Porte 12. Vaste bureau, style intérieur de morgue. Pas une feuille de travers. Poubelles vides. Stylos capuchonnés. L’illusion d’une réussite.

Le directeur des ressources humaines invita Vigo à s’asseoir, s’attarda sur la boule violacée de son arcade, avant d’annoncer froidement :

— Je reviens, je vais passer votre test dans la machine.

Il réapparut avant même de disparaître. La magie des gens pressés.

— Vos résultats sont assez impressionnants, mais maintenant, donnez-moi l’envie de vous choisir parmi la vingtaine de candidats que nous rencontrons pour ce poste.

Amusé devant ce déversement de chance, Vigo posa son CV devant lui et présenta son cursus. L’homme à la tête d’œuf l’interrompit d’emblée.

— Mal parti, monsieur Nowak ! Rangez-moi votre CV ! J’espère que vous avez la tête suffisamment bien faite pour vous souvenir de votre parcours, tout de même !

Vigo hésita et finit par s’exécuter. Il l’avait signalé à Sylvain : en aucun cas l’argent ne devait modifier leurs habitudes. Mais il sentait qu’une cire brûlante pouvait à tout moment jaillir de ses lèvres et exploser à la face de l’Œuf.

Après une inspiration exagérée, il s’enfonça dans un ressac de mensonges et de vérité, récita des phrases types sur la motivation, l’envie de réussir, le management. Les trois défauts, les trois qualités… Un art dans lequel, au fil des entretiens, il excellait.

— Intéressant, monsieur Nowak. Quels sont vos objectifs de carrière ? Comment vous voyez-vous dans dix ans ?

Et patati, et patata… Comment je me vois ? Riche, ducon !

Réponse formatée qui sembla plaire au robot. L’homme exhibait une dentition à faire pâlir un grand requin blanc.

— Vous avez noté sur la fiche de renseignements un salaire indicatif de quarante mille euros bruts annuels, poursuivit le rapace. Combien gagniez-vous dans votre ancienne entreprise ?

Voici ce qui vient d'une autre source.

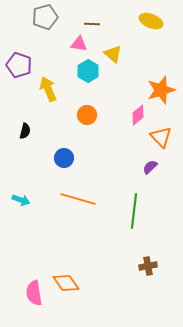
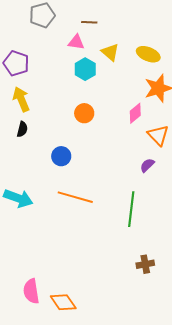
yellow ellipse: (151, 21) -> (148, 54), moved
yellow arrow: (48, 89) -> (21, 99), moved
cyan arrow: (21, 200) -> (18, 198), size x1.6
orange diamond: (66, 283) -> (63, 302), moved

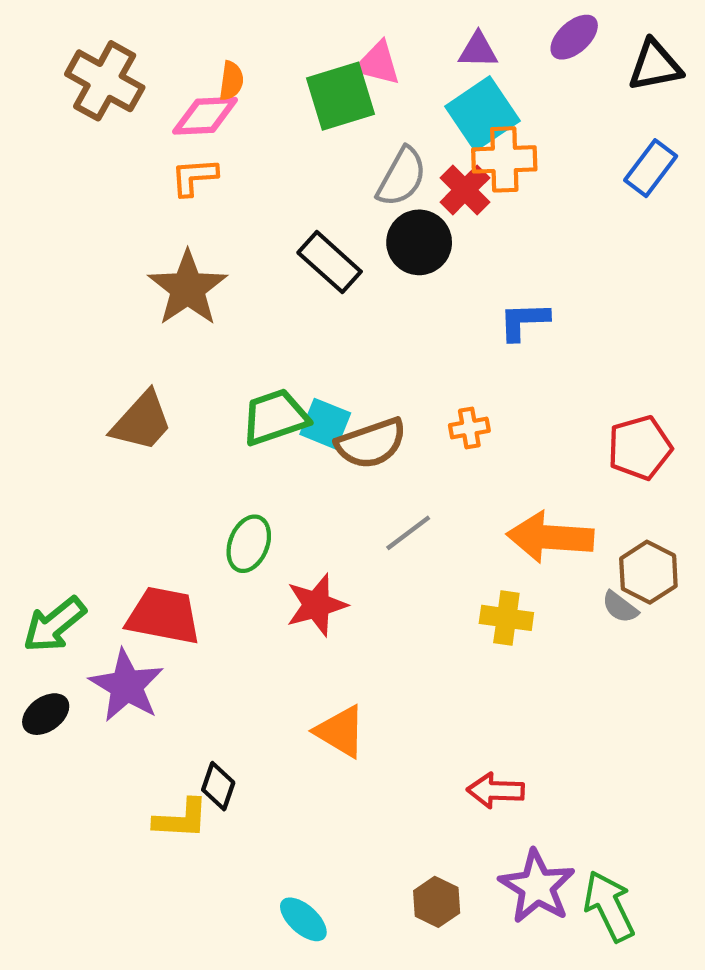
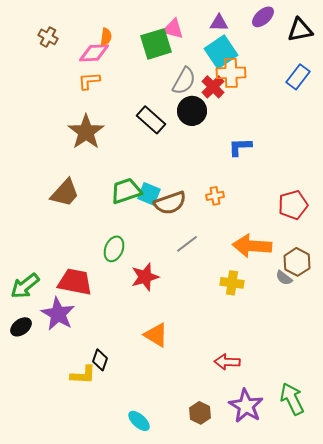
brown cross: (105, 81) -> (48, 37), size x0.6
green arrow: (609, 906) -> (292, 399), moved

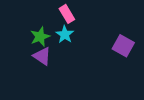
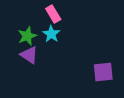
purple square: (123, 46) -> (103, 72), moved, turned -35

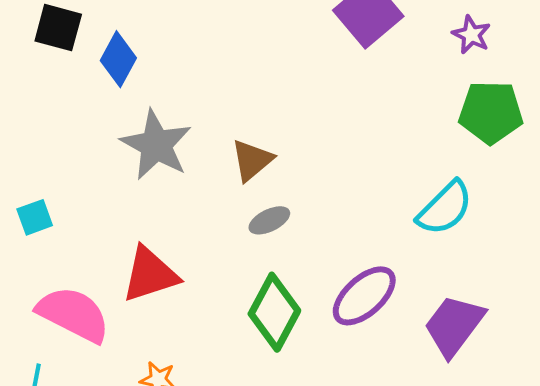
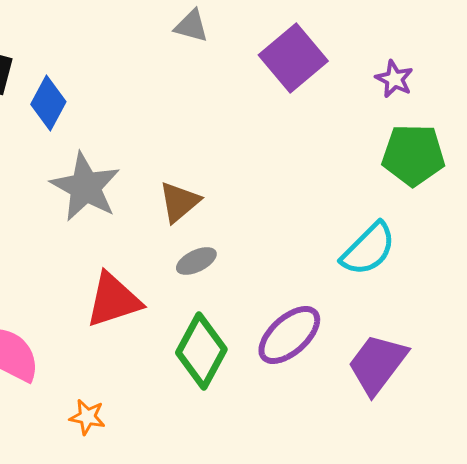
red triangle: (150, 274) -> (113, 300), moved

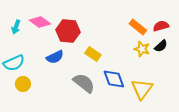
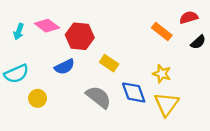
red semicircle: (161, 26) -> (189, 17), moved
black semicircle: (161, 46) -> (198, 42), moved
yellow star: (142, 49) -> (162, 74), moved
yellow circle: (23, 84) -> (38, 98), moved

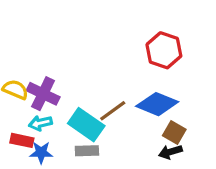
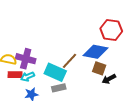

— Trente-huit mille, mentit Vigo.

Toujours gonfler de quinze pour cent. Par principe, pour anticiper les baisses systématiques.

— Cela me paraît beaucoup, à la vue de vos compétences. Les marchés sont très tendus en ce moment. Je pense que vous en êtes conscient.

Ben ouais, sinon je ne serais pas ici, dans ta boîte de crétins !

Dents blanches lâcha un rire de mafieux.

— Nos clients baissent sans cesse les coûts de nos prestations. Qui dit chute des prix dit régression des salaires, forcément ! Vous n’aurez pas mieux que trente-deux mille euros si vous venez chez nous… Non négociables…

Le couteau sous la gorge. Le prétexte de la crise pour lui proposer des revenus minables. Le DRH s’écrasa en vainqueur dans son siège à roulettes, bras croisés.